Und so wird von uns, der zweiten oder dritten Generation auch diese Art von Dankbarkeit erwartet. Die ich aber nicht leisten will. Ich bin Deutscher, in Bielefeld geboren, habe hier studiert und lebe hier. Ich spreche die Sprache und bin meines Erachtens sehr gut integriert. Aber ich gehöre trotzdem nicht dazu, weil ich anders aussehe und heiße. Die Leute erwarten von mir, dass ich „Danke“ sage. Aber das will und brauche ich nicht. Ich will ein ganz normales Mitglied der Gesellschaft sein. Wofür soll ich mich auch bedanken? Dafür, dass meine Großeltern hierherkommen durften? Das ist nicht meine Angelegenheit. Meine Angelegenheit ist es, hier zu sein.

Murat: Ich finde es absurd, dass du sagst, du würdest dich integriert fühlen. Du bist doch in diese Gesellschaft hineingeboren und in Deutschland aufgewachsen. Was für eine Integration soll denn da noch stattfinden?

Stereotype als Sicherheit

Louise: Habt ihr schon mal jemanden nach einem Stereotyp gefragt und im Nachgang ist euch eingefallen, dass ihr das vielleicht besser nicht hättet fragen sollen?

Alle bejahen das.

Vildan: Ich bin bei asiatisch aussehenden Menschen sehr häufig in Fettnäpfchen getreten.

Murat: Ich versuche schon ein Feingefühl für Stereotype zu entwickeln, um anderen nicht das gleiche Gefühl zu geben, wie ich es bekomme.

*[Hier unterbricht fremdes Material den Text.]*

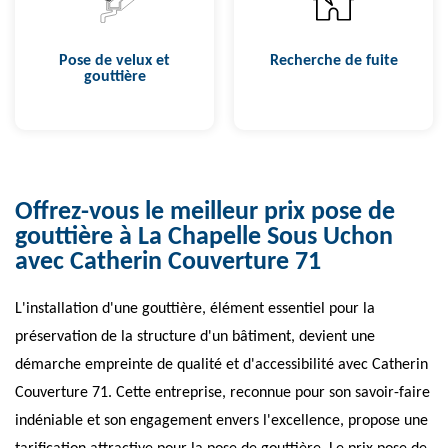
Pose de velux et
Recherche de fuite
gouttière
Offrez-vous le meilleur prix pose de
gouttière à La Chapelle Sous Uchon
avec Catherin Couverture 71
L'installation d'une gouttière, élément essentiel pour la
préservation de la structure d'un bâtiment, devient une
démarche empreinte de qualité et d'accessibilité avec Catherin
Couverture 71. Cette entreprise, reconnue pour son savoir-faire
indéniable et son engagement envers l'excellence, propose une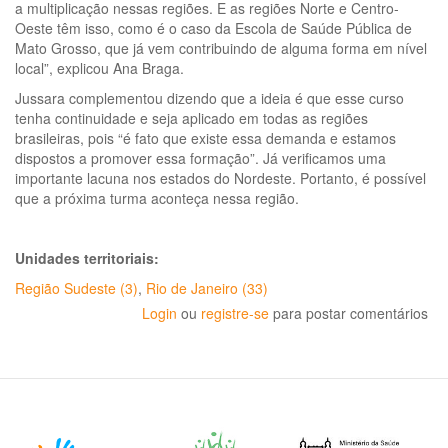
a multiplicação nessas regiões. E as regiões Norte e Centro-
Oeste têm isso, como é o caso da Escola de Saúde Pública de
Mato Grosso, que já vem contribuindo de alguma forma em nível
local”, explicou Ana Braga.
Jussara complementou dizendo que a ideia é que esse curso
tenha continuidade e seja aplicado em todas as regiões
brasileiras, pois “é fato que existe essa demanda e estamos
dispostos a promover essa formação”. Já verificamos uma
importante lacuna nos estados do Nordeste. Portanto, é possível
que a próxima turma aconteça nessa região.
Unidades territoriais:
Região Sudeste (3)
,
Rio de Janeiro (33)
Login
ou
registre-se
para postar comentários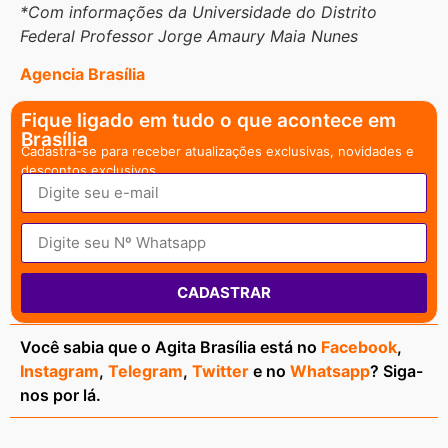
*Com informações da Universidade do Distrito
Federal Professor Jorge Amaury Maia Nunes
Agencia Brasília
Fique ligado em tudo o que acontece em
Brasília
Cadastra-se para receber atualizações exclusivas, novidades e
descontos exclusivos.
CADASTRAR
Você sabia que o Agita Brasília está no
Facebook
,
Instagram
,
Telegram
,
Twitter
e no
Whatsapp
? Siga-
nos por lá.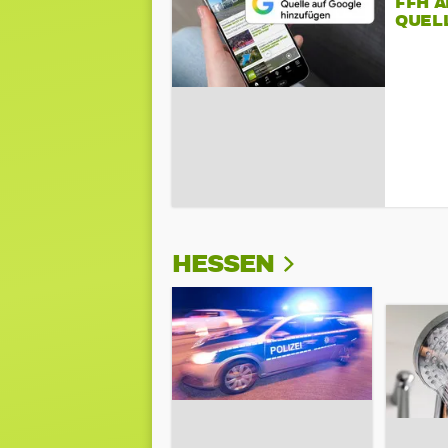
FFH 
QUEL
HESSEN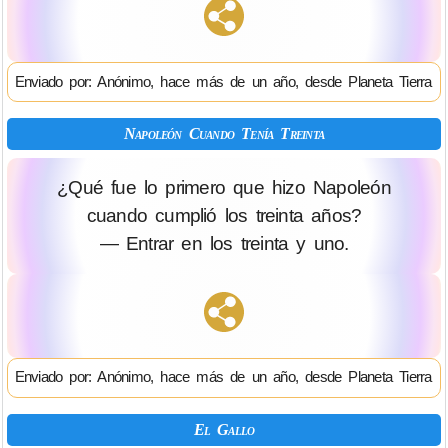
Enviado por: Anónimo, hace más de un año, desde Planeta Tierra
Napoleón Cuando Tenía Treinta
¿Qué fue lo primero que hizo Napoleón
cuando cumplió los treinta años?
— Entrar en los treinta y uno.
Enviado por: Anónimo, hace más de un año, desde Planeta Tierra
El Gallo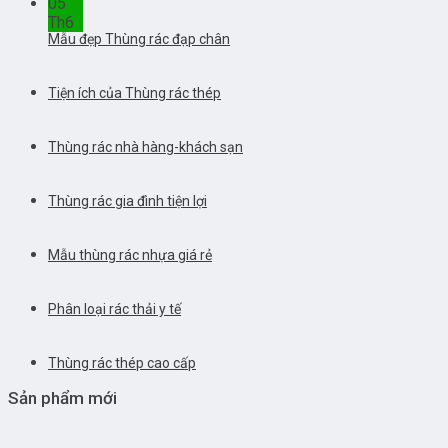
05
Th6
Mẫu đẹp Thùng rác đạp chân
Tiện ích của Thùng rác thép
Thùng rác nhà hàng-khách sạn
Thùng rác gia đình tiện lợi
Mẫu thùng rác nhựa giá rẻ
Phân loại rác thải y tế
Thùng rác thép cao cấp
Sản phẩm mới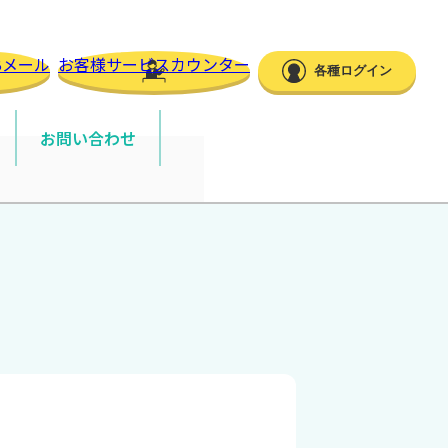
Bメール
お客様サービスカウンター
各種ログイン
お問い合わせ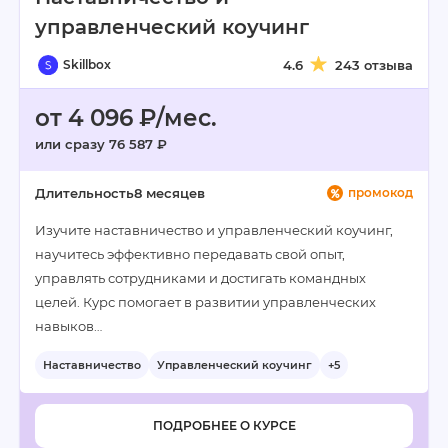
управленческий коучинг
Skillbox
4.6
243 отзыва
от 4 096 ₽/мес.
или сразу 76 587 ₽
Длительность
8 месяцев
промокод
Изучите наставничество и управленческий коучинг,
научитесь эффективно передавать свой опыт,
управлять сотрудниками и достигать командных
целей. Курс помогает в развитии управленческих
навыков…
Наставничество
Управленческий коучинг
+5
ПОДРОБНЕЕ О КУРСЕ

Erdal: Klar, wir sprechen jetzt darüber, dass es nervt, wenn Leute uns in eine Schublade stecken. Mir ist aber bewusst, dass wir das alle machen. Ich denke, dass diese Schubladen den Menschen eine Art von Sicherheit geben. Zum Beispiel wenn ich jemanden äußerlich als kriminell kategorisiere und dann irgendwelche Vorkehrungen treffe, um mich zu schützen – dann ist das eine Schublade, die ich zu meiner eigenen Sicherheit aufgemacht habe. Schön ist dann, wenn ich eines Besseren belehrt werde. Am Ende muss ich das reflektieren und begreifen, dass Vorurteile scheiße sind.

Murat: Das schafft man mit ernsthaftem Interesse an einer Person.

Es ist gut zu wissen, dass ich nicht alleine bin. Nicht alleine damit, dass auch ich entscheiden möchte, wie die Rezeptur des Kuchens ist, von dem wir alle in Deutschland essen. Ich bin hungrig auf eine gemeinsame Zukunft, aber satt davon, mich rassistischen Fragen aussetzen zu müssen und so Klischees zu bedienen.

Meine Eltern sind keine Erdoğan-Experten und ich keine orientalische Exotin. Ich habe kein Problem mit ernsthaftem Interesse. Ich habe kein Problem damit, wenn ich nach der Aussprache meines Namens gefragt werde oder woher meine Eltern kommen. Ich habe kein Problem damit, solange du in einen Dialog tritts und diese Fragen nicht das erste sind, das du von mir wissen möchtest. Ich habe nämlich auch Hobbys.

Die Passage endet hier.